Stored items
_ _ _ _ _

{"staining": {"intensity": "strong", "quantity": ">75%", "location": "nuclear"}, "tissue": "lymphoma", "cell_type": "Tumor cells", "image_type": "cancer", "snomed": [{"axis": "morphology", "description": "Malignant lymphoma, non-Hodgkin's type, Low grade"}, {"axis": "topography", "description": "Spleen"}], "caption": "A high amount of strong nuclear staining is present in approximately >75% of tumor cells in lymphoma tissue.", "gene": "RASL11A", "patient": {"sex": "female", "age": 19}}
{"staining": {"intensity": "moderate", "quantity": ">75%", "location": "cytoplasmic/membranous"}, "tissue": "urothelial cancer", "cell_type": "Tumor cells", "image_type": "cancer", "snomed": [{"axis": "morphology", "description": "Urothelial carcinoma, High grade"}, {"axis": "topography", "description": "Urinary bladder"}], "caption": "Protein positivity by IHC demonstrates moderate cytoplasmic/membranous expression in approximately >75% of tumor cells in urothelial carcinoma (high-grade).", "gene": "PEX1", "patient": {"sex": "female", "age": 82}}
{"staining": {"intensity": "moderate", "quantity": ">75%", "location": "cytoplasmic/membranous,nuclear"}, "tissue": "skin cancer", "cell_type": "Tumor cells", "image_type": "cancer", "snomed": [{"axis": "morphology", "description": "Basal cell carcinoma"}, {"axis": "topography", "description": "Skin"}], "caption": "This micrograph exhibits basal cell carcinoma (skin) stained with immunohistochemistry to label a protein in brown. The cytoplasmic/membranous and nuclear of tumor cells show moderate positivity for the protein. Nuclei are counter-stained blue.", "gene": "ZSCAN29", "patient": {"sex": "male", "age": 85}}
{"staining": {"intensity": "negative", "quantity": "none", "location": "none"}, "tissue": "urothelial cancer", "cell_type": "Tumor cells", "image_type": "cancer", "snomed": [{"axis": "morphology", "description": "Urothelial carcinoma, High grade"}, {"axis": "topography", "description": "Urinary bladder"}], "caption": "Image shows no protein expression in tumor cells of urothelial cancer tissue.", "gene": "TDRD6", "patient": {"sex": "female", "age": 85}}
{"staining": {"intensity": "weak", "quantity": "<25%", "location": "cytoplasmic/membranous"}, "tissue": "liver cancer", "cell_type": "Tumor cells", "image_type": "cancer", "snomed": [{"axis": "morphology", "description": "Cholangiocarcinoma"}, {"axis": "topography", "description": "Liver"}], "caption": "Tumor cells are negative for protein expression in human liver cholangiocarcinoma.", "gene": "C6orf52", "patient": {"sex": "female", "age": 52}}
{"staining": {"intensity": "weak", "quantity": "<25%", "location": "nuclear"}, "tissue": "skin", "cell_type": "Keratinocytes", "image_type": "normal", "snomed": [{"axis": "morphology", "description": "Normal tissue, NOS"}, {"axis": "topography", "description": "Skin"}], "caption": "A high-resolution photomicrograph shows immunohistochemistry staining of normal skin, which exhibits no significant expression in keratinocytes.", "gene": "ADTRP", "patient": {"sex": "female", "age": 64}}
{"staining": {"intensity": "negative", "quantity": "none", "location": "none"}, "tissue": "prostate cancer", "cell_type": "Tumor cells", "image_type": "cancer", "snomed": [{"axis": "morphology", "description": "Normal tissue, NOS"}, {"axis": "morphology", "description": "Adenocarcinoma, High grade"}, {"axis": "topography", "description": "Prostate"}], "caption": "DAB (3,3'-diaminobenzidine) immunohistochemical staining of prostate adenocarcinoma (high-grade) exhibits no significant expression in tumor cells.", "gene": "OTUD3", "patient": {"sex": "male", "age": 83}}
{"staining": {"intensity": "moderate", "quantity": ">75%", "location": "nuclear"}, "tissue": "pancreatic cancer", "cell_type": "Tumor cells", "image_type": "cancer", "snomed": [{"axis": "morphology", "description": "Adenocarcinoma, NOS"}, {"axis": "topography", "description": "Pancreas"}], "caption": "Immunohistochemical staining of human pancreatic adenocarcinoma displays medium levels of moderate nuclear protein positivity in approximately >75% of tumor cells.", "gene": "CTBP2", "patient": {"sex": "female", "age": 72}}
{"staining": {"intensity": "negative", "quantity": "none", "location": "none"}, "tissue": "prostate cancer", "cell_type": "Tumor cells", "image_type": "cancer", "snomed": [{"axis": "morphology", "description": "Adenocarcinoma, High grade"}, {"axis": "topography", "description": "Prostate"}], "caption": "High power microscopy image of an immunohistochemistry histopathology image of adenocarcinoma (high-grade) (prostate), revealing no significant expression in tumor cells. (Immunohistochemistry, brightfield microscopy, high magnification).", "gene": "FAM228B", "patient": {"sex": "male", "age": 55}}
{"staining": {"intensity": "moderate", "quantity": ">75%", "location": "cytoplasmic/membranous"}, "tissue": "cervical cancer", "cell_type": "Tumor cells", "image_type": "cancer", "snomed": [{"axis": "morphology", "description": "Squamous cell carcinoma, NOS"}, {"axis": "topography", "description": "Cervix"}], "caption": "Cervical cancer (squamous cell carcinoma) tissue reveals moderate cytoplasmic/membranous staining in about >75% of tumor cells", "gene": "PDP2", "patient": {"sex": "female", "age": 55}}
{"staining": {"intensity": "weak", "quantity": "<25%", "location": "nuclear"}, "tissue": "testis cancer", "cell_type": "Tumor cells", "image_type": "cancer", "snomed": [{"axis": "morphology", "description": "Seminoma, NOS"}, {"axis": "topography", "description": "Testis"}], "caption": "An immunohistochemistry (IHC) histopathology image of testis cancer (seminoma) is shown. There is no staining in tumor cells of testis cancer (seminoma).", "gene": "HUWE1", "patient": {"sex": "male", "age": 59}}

_ _ _ _ _

* Task to carry out *
Return all of the entries exactly as they were supplied.

* Result for this task *
{"staining": {"intensity": "strong", "quantity": ">75%", "location": "nuclear"}, "tissue": "lymphoma", "cell_type": "Tumor cells", "image_type": "cancer", "snomed": [{"axis": "morphology", "description": "Malignant lymphoma, non-Hodgkin's type, Low grade"}, {"axis": "topography", "description": "Spleen"}], "caption": "A high amount of strong nuclear staining is present in approximately >75% of tumor cells in lymphoma tissue.", "gene": "RASL11A", "patient": {"sex": "female", "age": 19}}
{"staining": {"intensity": "moderate", "quantity": ">75%", "location": "cytoplasmic/membranous"}, "tissue": "urothelial cancer", "cell_type": "Tumor cells", "image_type": "cancer", "snomed": [{"axis": "morphology", "description": "Urothelial carcinoma, High grade"}, {"axis": "topography", "description": "Urinary bladder"}], "caption": "Protein positivity by IHC demonstrates moderate cytoplasmic/membranous expression in approximately >75% of tumor cells in urothelial carcinoma (high-grade).", "gene": "PEX1", "patient": {"sex": "female", "age": 82}}
{"staining": {"intensity": "moderate", "quantity": ">75%", "location": "cytoplasmic/membranous,nuclear"}, "tissue": "skin cancer", "cell_type": "Tumor cells", "image_type": "cancer", "snomed": [{"axis": "morphology", "description": "Basal cell carcinoma"}, {"axis": "topography", "description": "Skin"}], "caption": "This micrograph exhibits basal cell carcinoma (skin) stained with immunohistochemistry to label a protein in brown. The cytoplasmic/membranous and nuclear of tumor cells show moderate positivity for the protein. Nuclei are counter-stained blue.", "gene": "ZSCAN29", "patient": {"sex": "male", "age": 85}}
{"staining": {"intensity": "negative", "quantity": "none", "location": "none"}, "tissue": "urothelial cancer", "cell_type": "Tumor cells", "image_type": "cancer", "snomed": [{"axis": "morphology", "description": "Urothelial carcinoma, High grade"}, {"axis": "topography", "description": "Urinary bladder"}], "caption": "Image shows no protein expression in tumor cells of urothelial cancer tissue.", "gene": "TDRD6", "patient": {"sex": "female", "age": 85}}
{"staining": {"intensity": "weak", "quantity": "<25%", "location": "cytoplasmic/membranous"}, "tissue": "liver cancer", "cell_type": "Tumor cells", "image_type": "cancer", "snomed": [{"axis": "morphology", "description": "Cholangiocarcinoma"}, {"axis": "topography", "description": "Liver"}], "caption": "Tumor cells are negative for protein expression in human liver cholangiocarcinoma.", "gene": "C6orf52", "patient": {"sex": "female", "age": 52}}
{"staining": {"intensity": "weak", "quantity": "<25%", "location": "nuclear"}, "tissue": "skin", "cell_type": "Keratinocytes", "image_type": "normal", "snomed": [{"axis": "morphology", "description": "Normal tissue, NOS"}, {"axis": "topography", "description": "Skin"}], "caption": "A high-resolution photomicrograph shows immunohistochemistry staining of normal skin, which exhibits no significant expression in keratinocytes.", "gene": "ADTRP", "patient": {"sex": "female", "age": 64}}
{"staining": {"intensity": "negative", "quantity": "none", "location": "none"}, "tissue": "prostate cancer", "cell_type": "Tumor cells", "image_type": "cancer", "snomed": [{"axis": "morphology", "description": "Normal tissue, NOS"}, {"axis": "morphology", "description": "Adenocarcinoma, High grade"}, {"axis": "topography", "description": "Prostate"}], "caption": "DAB (3,3'-diaminobenzidine) immunohistochemical staining of prostate adenocarcinoma (high-grade) exhibits no significant expression in tumor cells.", "gene": "OTUD3", "patient": {"sex": "male", "age": 83}}
{"staining": {"intensity": "moderate", "quantity": ">75%", "location": "nuclear"}, "tissue": "pancreatic cancer", "cell_type": "Tumor cells", "image_type": "cancer", "snomed": [{"axis": "morphology", "description": "Adenocarcinoma, NOS"}, {"axis": "topography", "description": "Pancreas"}], "caption": "Immunohistochemical staining of human pancreatic adenocarcinoma displays medium levels of moderate nuclear protein positivity in approximately >75% of tumor cells.", "gene": "CTBP2", "patient": {"sex": "female", "age": 72}}
{"staining": {"intensity": "negative", "quantity": "none", "location": "none"}, "tissue": "prostate cancer", "cell_type": "Tumor cells", "image_type": "cancer", "snomed": [{"axis": "morphology", "description": "Adenocarcinoma, High grade"}, {"axis": "topography", "description": "Prostate"}], "caption": "High power microscopy image of an immunohistochemistry histopathology image of adenocarcinoma (high-grade) (prostate), revealing no significant expression in tumor cells. (Immunohistochemistry, brightfield microscopy, high magnification).", "gene": "FAM228B", "patient": {"sex": "male", "age": 55}}
{"staining": {"intensity": "moderate", "quantity": ">75%", "location": "cytoplasmic/membranous"}, "tissue": "cervical cancer", "cell_type": "Tumor cells", "image_type": "cancer", "snomed": [{"axis": "morphology", "description": "Squamous cell carcinoma, NOS"}, {"axis": "topography", "description": "Cervix"}], "caption": "Cervical cancer (squamous cell carcinoma) tissue reveals moderate cytoplasmic/membranous staining in about >75% of tumor cells", "gene": "PDP2", "patient": {"sex": "female", "age": 55}}
{"staining": {"intensity": "weak", "quantity": "<25%", "location": "nuclear"}, "tissue": "testis cancer", "cell_type": "Tumor cells", "image_type": "cancer", "snomed": [{"axis": "morphology", "description": "Seminoma, NOS"}, {"axis": "topography", "description": "Testis"}], "caption": "An immunohistochemistry (IHC) histopathology image of testis cancer (seminoma) is shown. There is no staining in tumor cells of testis cancer (seminoma).", "gene": "HUWE1", "patient": {"sex": "male", "age": 59}}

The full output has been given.